Выбрать главу

Он окончательно потерял счет времени: сколько прошло — секунда, минута, вечность?

Он видел перед собой только широкий зев казенника, открывавшийся через одинаковые промежутки времени, и словно закоптившуюся, тусклую резьбу в нем, и мелькание бронзовых гильз, и мужские руки — одни, вторые, третьи! — привычно и ловко делавшие свое дело…

Орудие стреляло!

Один из матросов бережно отодвинул лейтенанта плечом:

— Отдохните в сторонке, ваше благородие. Мы тут и сами управимся…

И Дорош послушно отошел в сторону. Он почувствовал, что вот-вот свалится от усталости — так, словно только что закончил огромную, изнуряющую работу. Да это и была работа: тяжелая, однообразная, но нужная именно в эту минуту! И Дорош понимал это, и глаза его радостно, сияли, и гордой радостью было озарено все его лицо: орудие стреляло!

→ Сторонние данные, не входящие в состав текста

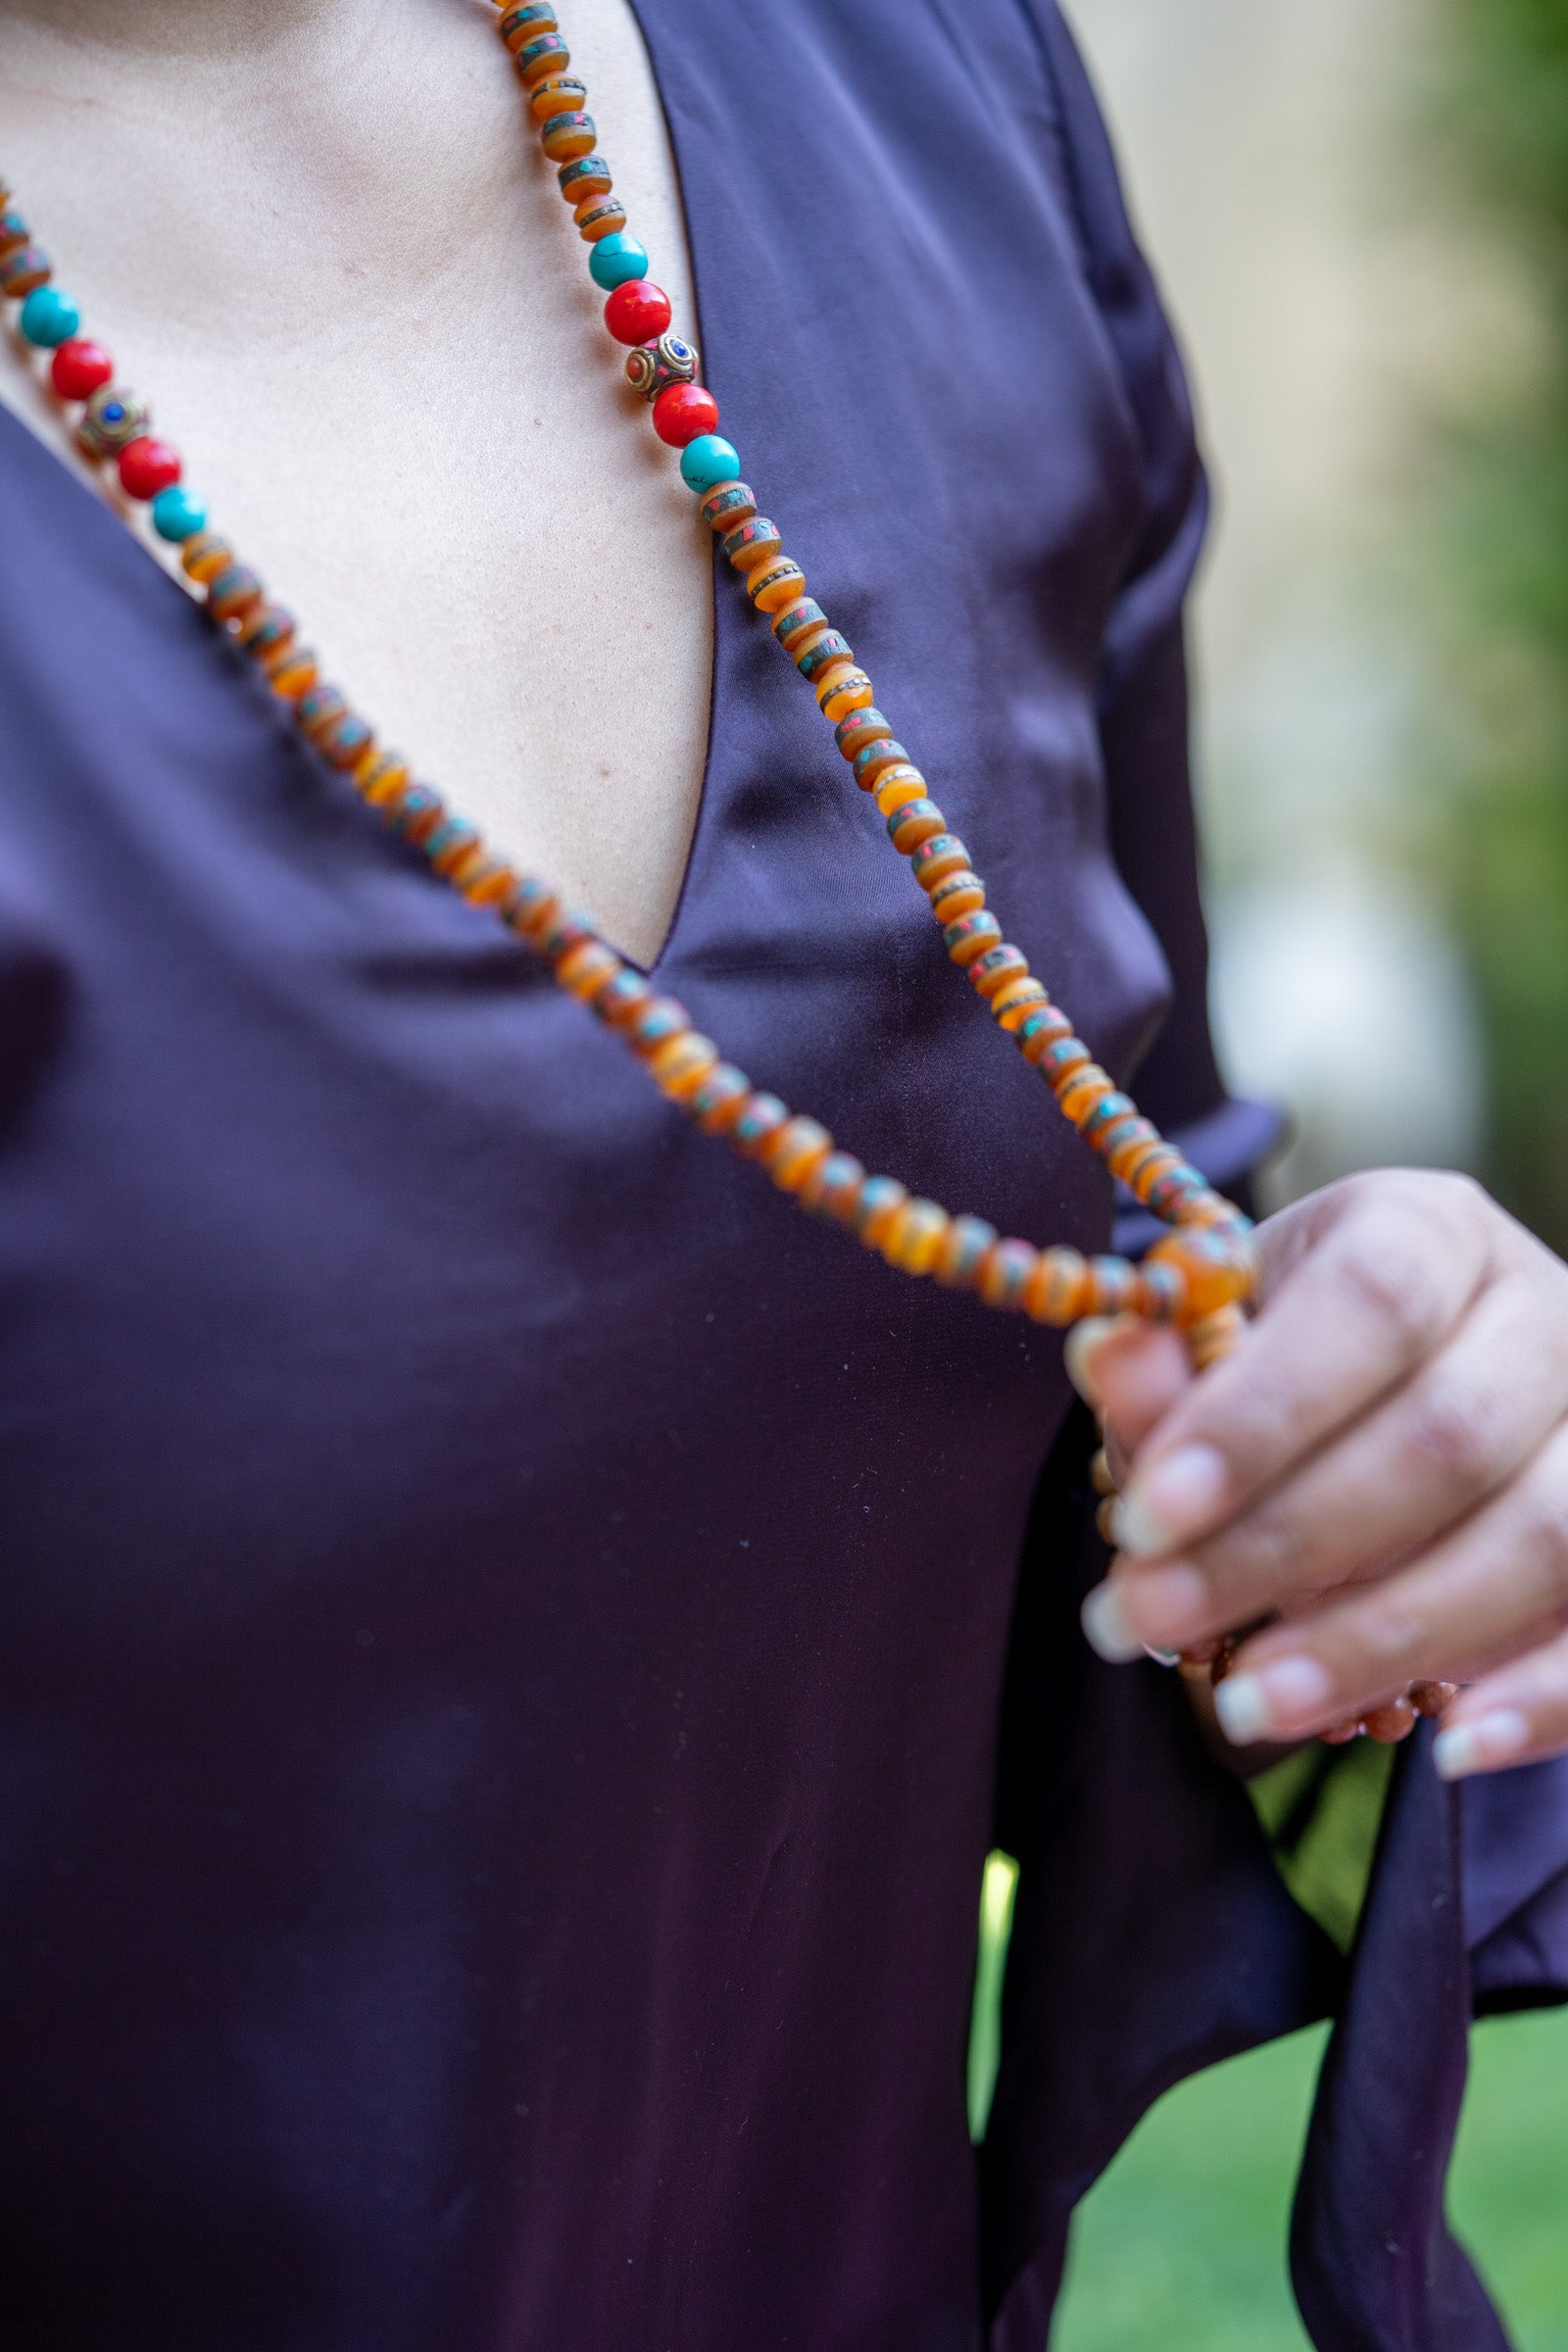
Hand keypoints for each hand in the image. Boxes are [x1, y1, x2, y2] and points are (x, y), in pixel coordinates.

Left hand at [1072, 1170, 1567, 1779]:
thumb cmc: (1290, 1358)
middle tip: (1149, 1619)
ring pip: (1539, 1538)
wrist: (1399, 1388)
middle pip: (1446, 1437)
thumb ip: (1167, 1364)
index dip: (1260, 1414)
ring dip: (1385, 1637)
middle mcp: (1543, 1313)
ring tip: (1249, 1702)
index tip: (1146, 1515)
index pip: (1369, 1302)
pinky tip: (1450, 1749)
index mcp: (1430, 1231)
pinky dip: (1541, 1698)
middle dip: (1283, 1547)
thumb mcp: (1214, 1338)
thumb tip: (1110, 1362)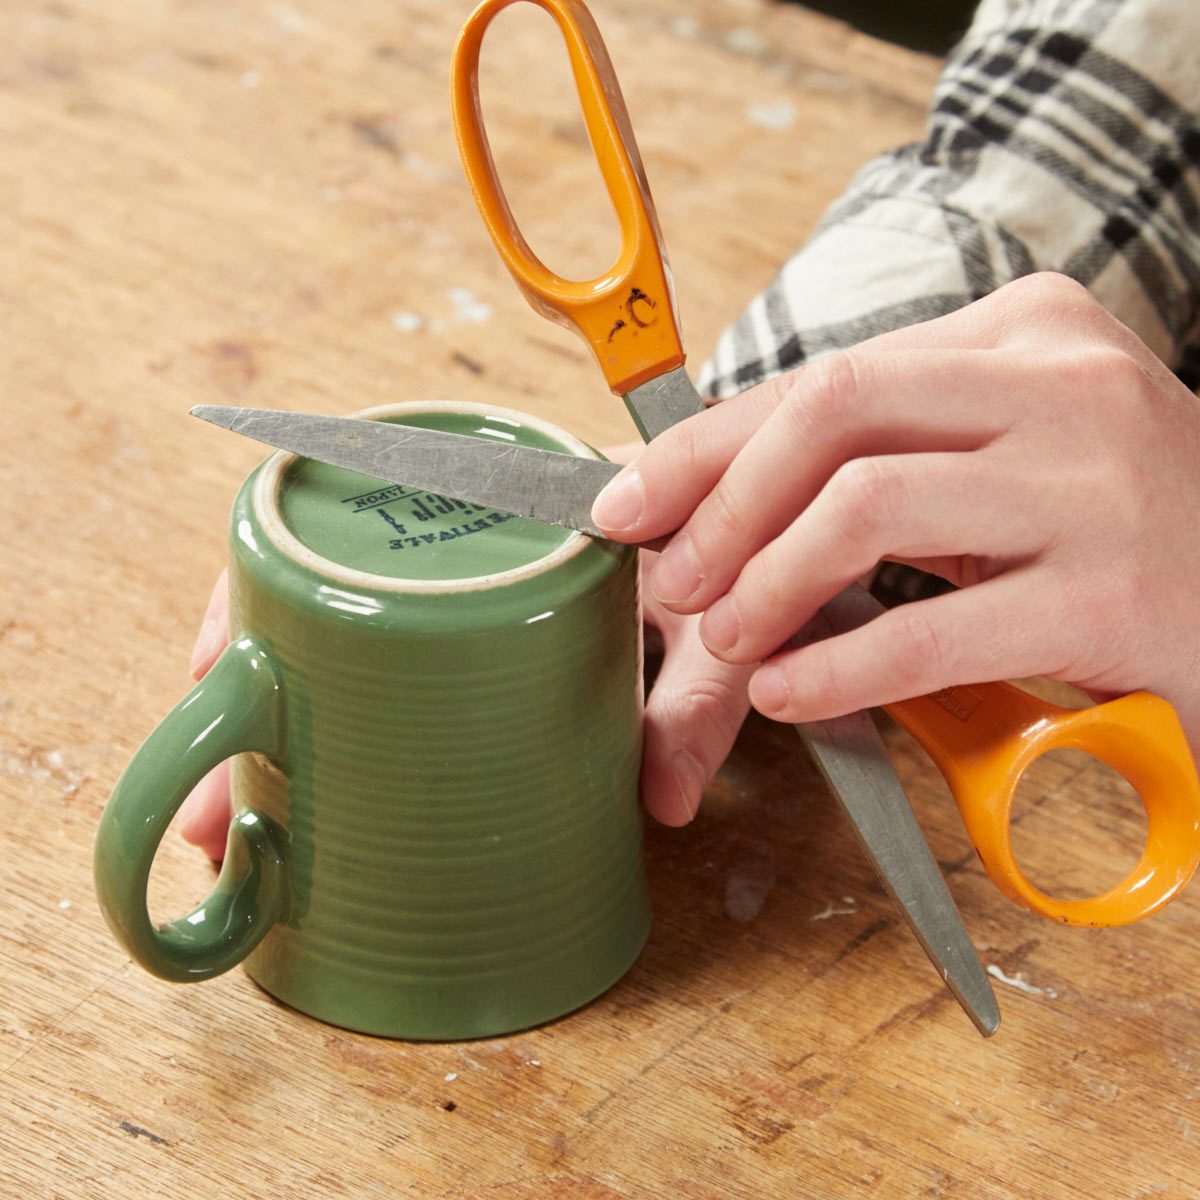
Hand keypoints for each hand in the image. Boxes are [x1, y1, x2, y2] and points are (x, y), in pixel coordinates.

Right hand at [179, 446, 752, 859]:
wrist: (782, 517)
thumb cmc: (746, 552)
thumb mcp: (723, 623)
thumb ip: (699, 700)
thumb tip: (657, 806)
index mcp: (517, 488)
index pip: (356, 504)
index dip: (270, 587)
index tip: (220, 666)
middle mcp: (478, 523)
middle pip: (324, 582)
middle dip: (258, 687)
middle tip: (215, 798)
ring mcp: (477, 571)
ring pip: (347, 621)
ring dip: (287, 712)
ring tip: (236, 808)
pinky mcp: (492, 617)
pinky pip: (407, 646)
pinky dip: (358, 704)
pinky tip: (316, 768)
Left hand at [591, 274, 1199, 755]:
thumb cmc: (1105, 527)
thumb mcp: (998, 460)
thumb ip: (879, 460)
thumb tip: (711, 503)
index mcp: (1020, 333)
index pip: (824, 379)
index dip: (707, 448)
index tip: (628, 506)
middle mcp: (1061, 381)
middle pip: (834, 415)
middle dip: (722, 505)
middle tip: (670, 583)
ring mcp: (1094, 480)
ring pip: (869, 508)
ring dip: (768, 583)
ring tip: (728, 640)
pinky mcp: (1112, 592)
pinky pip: (933, 627)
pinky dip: (838, 668)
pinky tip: (789, 693)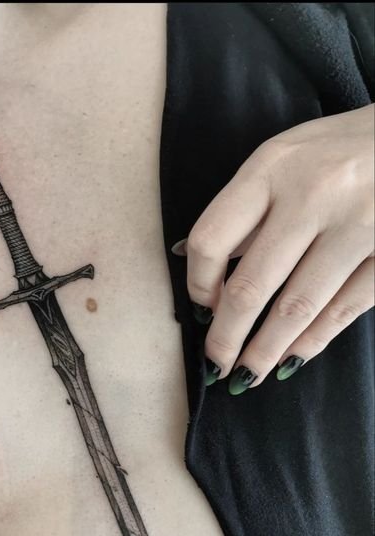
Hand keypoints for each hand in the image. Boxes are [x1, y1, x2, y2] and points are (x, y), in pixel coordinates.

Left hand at [174, 103, 373, 394]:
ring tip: (247, 376)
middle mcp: (312, 194)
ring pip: (297, 306)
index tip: (202, 308)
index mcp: (272, 168)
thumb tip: (186, 256)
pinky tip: (293, 358)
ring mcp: (358, 224)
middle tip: (215, 365)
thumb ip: (243, 210)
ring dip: (266, 350)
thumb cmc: (339, 150)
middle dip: (227, 336)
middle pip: (251, 284)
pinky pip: (345, 308)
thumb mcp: (283, 160)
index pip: (212, 239)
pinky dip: (314, 340)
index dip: (198, 284)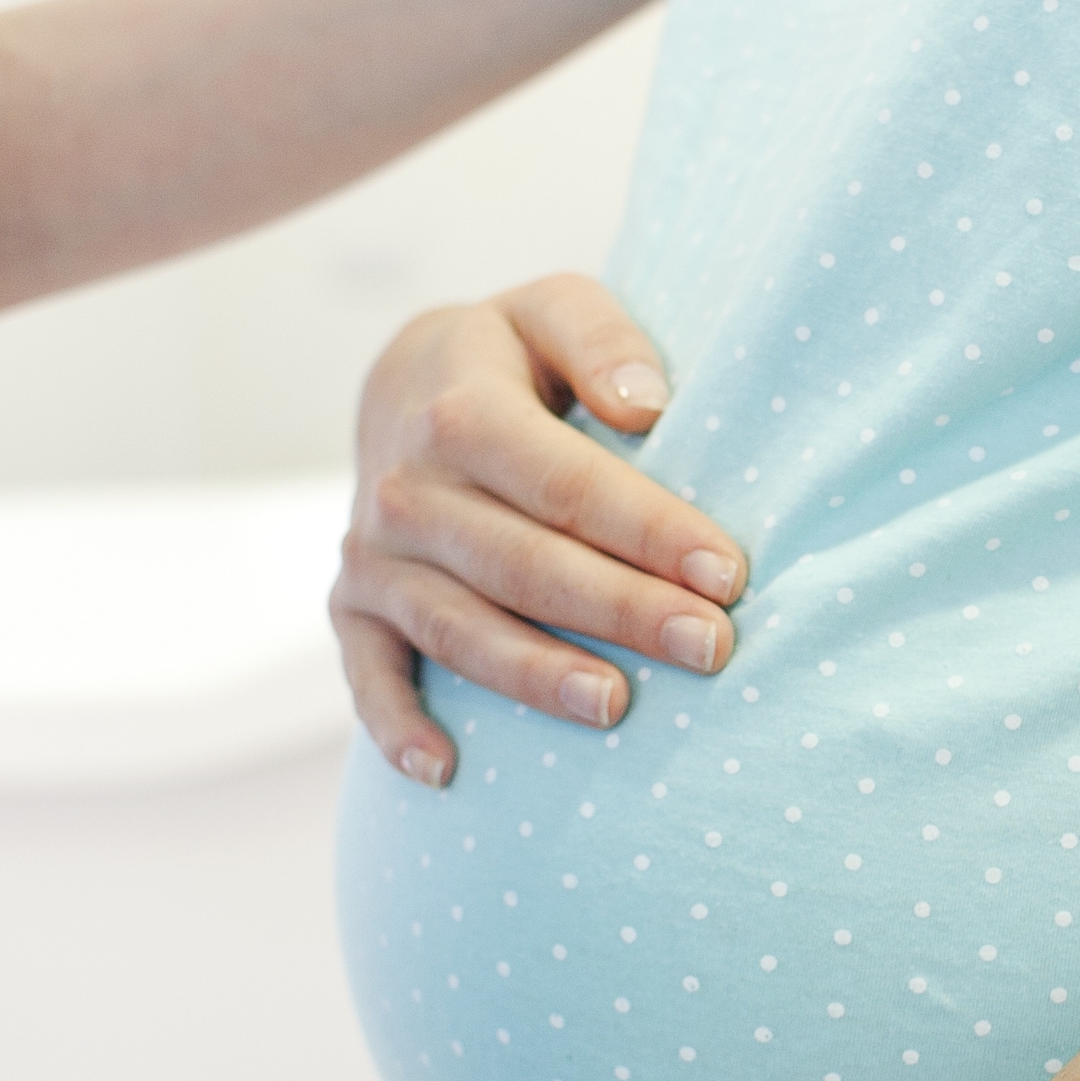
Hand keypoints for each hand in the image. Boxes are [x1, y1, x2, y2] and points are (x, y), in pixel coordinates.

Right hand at [333, 274, 749, 785]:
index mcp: (460, 410)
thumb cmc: (510, 356)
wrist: (402, 384)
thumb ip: (601, 339)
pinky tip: (445, 771)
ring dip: (536, 675)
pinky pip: (368, 674)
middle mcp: (404, 489)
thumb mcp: (552, 308)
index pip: (566, 484)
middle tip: (712, 647)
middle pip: (523, 564)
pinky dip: (396, 725)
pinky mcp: (352, 607)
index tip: (727, 573)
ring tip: (617, 706)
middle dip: (623, 611)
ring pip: (459, 629)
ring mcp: (373, 555)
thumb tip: (647, 408)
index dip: (649, 530)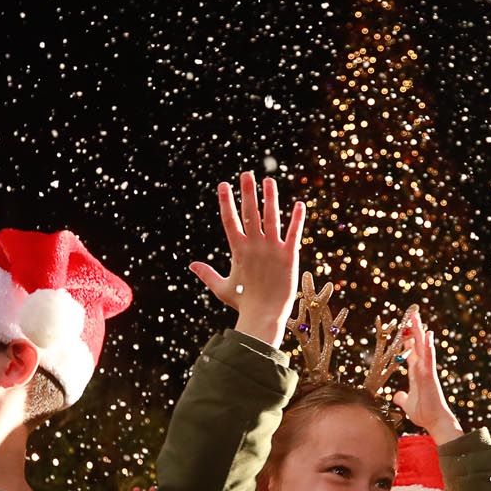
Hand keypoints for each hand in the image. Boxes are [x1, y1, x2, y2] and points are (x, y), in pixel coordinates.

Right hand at [189, 171, 305, 345]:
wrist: (264, 316)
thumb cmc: (243, 304)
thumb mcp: (222, 288)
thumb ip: (207, 274)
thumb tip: (191, 265)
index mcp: (238, 251)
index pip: (230, 220)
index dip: (226, 201)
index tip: (224, 185)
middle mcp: (255, 246)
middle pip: (250, 213)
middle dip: (248, 192)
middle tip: (247, 174)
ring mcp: (272, 250)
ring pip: (271, 218)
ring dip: (270, 198)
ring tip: (269, 180)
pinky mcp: (289, 256)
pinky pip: (294, 233)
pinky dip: (297, 219)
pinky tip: (300, 204)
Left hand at [391, 306, 461, 442]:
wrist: (434, 421)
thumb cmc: (424, 413)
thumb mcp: (407, 404)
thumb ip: (402, 398)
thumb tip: (397, 396)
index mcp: (416, 373)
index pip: (411, 353)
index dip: (407, 340)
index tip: (404, 328)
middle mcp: (422, 369)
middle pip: (418, 345)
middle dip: (414, 330)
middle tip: (412, 314)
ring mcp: (427, 371)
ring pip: (423, 348)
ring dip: (420, 333)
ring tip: (418, 318)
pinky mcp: (430, 376)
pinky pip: (429, 359)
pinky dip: (428, 347)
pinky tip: (428, 336)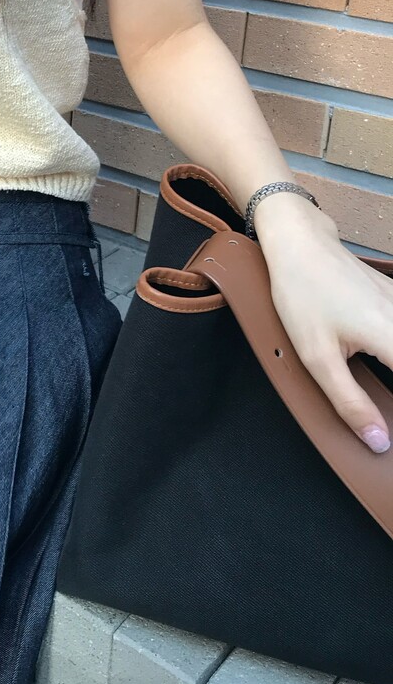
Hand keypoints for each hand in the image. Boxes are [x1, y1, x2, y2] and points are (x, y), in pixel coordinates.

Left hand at [257, 196, 392, 453]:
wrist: (300, 242)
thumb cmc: (303, 294)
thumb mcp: (317, 357)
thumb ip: (350, 402)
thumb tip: (379, 441)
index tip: (390, 430)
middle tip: (384, 418)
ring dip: (390, 366)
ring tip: (377, 383)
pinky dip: (391, 348)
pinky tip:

…Как ни пытался потом Степа Голубь более или менее связно вспомнить, что же произошло в те страшные минуты, ничего не получалось. Воспоминания распадались на какие-то отдельные короткие картины, плохо соединенные между собой. Они упрямо нагромождались друг на друга, а в промежутках между ними не было ничего — только усталость, страшная, нечеловеческая, валящая с ног усталость…

Он помнит, как разорвался на корме снаряд: осколки завизжали по палубе так, будто кто-то быстро и часто проводил гвоздем по стеклу: вз-з-з…

И почти тотчас неподалеку от кормового орудия, там, где были сложены приготовленные прислугой подачи зарядовые гильзы, вспыхнуло стремительное трепещущее пламя.

Оно было невелико — несколько робких, неуверенных желто-оранжевых язычков, взметнувшихся кверху, но уже через мгновение пламя разрослось, вспыхнули и дружным сухим треском затрещали деревянные стеллажи, на которых были уложены гильзы, еще минута-другая — и чудовищной силы взрыв сотрясет «Аврору»…

Как это часто случается, люди сразу не поняли всего значения происшедшего. Матросы растерянно переглядывались: что делать? Гасить пламя? А чем? Инструкции, затверженные в мирные дни, как-то сами собой вылетели из головы.

А оно подползало все ближе, это страшное пламя, и теперь судьба корабля измерялась минутами, нет, меньше — долями минуты!

Опасность взрыва была так близка, что Степа в ужасе зажмурился, прислушиваясь к биению собственного сердца. А когда он открыл глаза — увидел: Евдоким Копотей сбрасывает заряды за борт и пламя высокими колеблющимися языками пляшет вокруг него.

Степа растерялся: да он что, с ума сошел? — ведь это же верная смерть!..

А Евдоким работал молча, быстро, он то исчезал в пламени, то поднимался снова, и багровые отсветы озаряли его лицо.

— Сгоришь! — отчаянно дрожащим, почти детским голосом крикнул Степа Голубь. — Евдоким, голубчик, сгоришь!..

Но Копотей, кажется, не слышал его; он продолжал наклоняться к стеллажам, и зарядовые гильзы летели за борт одна за другой. Невысокий, совсем не богатырского телосложения, какой-то домашний, простой, стоял он среди этого дрожащего пламени и спокойно, может быть даже слишком спокойно, расчетливо и хладнокровно занимался своим страшным делом. Одна рука была у него перевязана, и из белого бинт уже успел превратиться в грязно-черный; пламя ползло по матросской форменке; вот оно лизнуло воротник, вот перекинулось к волосам Копотея — и они как-то странно, все разом начали дымиться…

Степа застонал.

Со свистом, так, что Голубь пригнулся, пролетел над головой осколок, и в то же мгновение Копотей, взмахнув рукой, рухнул в самую середину огня. Кто-то вскрикнул отчаянным, срывающимся голосом:

— Ко-по-тей!..

На этом и обрываются более или менее связные воспоминания Степы Голубя.

Дорош не раз впоследствии задумывался: какая нечеловеческая сила подняла этого маленького, тщедушного синеглазого матросика? В два прыжка Голубь подскочил к горящим кранцам и бросился в огонь. Пламя мгновенно охватило и его волосы, на Степе тоже задымилась одежда, но он уже ничего не чувствовал, не помнил — он знал только одно: надо спасти, во что бы то ни стало спасти Копотея!

О том, что он может погибнуть сам, Степе думать было просто некогда: на ощупь он отыскал на палубе Копотея и рывком взвалил его себе на спину.

Так и дошел он до лазарета — в дымящейся одежде, с обожженным другом на спине…

К месту пожара спешили матросы, посланные Небольсиным.

Дорош стоял у орудия — задымленный, со следами копоти на лице.